[DATA LISTING]
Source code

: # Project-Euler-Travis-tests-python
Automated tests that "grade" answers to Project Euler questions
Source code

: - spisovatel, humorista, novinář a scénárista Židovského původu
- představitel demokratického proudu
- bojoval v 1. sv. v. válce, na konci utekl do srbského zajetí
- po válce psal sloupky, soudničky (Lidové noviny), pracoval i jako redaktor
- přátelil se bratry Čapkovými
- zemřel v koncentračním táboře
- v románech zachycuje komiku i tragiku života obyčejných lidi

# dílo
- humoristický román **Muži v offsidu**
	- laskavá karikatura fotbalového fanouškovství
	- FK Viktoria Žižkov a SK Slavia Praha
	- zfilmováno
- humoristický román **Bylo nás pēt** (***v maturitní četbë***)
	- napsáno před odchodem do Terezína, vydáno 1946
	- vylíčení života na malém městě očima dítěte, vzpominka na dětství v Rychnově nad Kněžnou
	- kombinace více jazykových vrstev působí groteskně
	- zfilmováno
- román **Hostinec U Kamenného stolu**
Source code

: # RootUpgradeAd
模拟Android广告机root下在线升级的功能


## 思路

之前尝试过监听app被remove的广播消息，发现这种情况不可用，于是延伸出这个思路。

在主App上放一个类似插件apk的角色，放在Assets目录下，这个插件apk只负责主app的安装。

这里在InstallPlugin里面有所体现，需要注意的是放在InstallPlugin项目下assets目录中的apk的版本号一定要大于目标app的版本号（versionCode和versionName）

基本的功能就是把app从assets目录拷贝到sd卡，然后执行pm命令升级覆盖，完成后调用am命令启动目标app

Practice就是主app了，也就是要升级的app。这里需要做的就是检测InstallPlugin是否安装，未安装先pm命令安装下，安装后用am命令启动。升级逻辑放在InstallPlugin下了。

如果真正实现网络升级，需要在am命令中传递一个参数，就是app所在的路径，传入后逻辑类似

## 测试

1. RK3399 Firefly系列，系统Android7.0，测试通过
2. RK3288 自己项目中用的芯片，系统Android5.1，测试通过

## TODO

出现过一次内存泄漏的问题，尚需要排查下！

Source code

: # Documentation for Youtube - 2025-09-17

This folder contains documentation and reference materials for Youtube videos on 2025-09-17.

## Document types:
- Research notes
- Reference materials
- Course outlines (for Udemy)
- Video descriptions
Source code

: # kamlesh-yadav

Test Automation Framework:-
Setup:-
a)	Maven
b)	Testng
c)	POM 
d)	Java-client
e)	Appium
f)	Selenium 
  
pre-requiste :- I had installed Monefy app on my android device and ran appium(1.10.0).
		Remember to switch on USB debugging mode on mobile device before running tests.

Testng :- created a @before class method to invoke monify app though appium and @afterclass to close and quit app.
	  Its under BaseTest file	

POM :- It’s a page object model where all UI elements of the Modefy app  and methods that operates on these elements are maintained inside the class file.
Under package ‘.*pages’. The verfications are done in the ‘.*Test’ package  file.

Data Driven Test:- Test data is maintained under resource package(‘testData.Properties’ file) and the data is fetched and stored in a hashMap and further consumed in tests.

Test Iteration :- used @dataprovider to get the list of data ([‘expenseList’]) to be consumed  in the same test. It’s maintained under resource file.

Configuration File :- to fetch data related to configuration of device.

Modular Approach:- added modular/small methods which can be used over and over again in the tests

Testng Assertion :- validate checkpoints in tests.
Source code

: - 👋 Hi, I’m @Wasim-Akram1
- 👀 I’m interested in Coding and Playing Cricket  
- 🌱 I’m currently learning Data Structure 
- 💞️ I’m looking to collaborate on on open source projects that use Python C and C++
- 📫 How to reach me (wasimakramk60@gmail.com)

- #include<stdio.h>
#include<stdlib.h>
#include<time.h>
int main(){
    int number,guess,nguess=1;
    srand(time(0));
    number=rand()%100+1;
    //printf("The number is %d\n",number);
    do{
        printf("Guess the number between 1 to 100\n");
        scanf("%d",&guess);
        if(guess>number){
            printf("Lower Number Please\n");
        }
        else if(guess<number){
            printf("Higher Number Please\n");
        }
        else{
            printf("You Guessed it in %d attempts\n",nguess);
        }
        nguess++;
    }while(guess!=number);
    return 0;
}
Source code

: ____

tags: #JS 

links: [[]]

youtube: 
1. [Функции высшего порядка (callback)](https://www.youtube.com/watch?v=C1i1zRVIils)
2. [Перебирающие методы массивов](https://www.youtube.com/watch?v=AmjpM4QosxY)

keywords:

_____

[TASK TO CARRY OUT]
Search the entries for the word "materials" and copy every line that has it.

[REPLY TO THE TASK]
This folder contains documentation and reference materials for Youtube videos on 2025-09-17.
- Reference materials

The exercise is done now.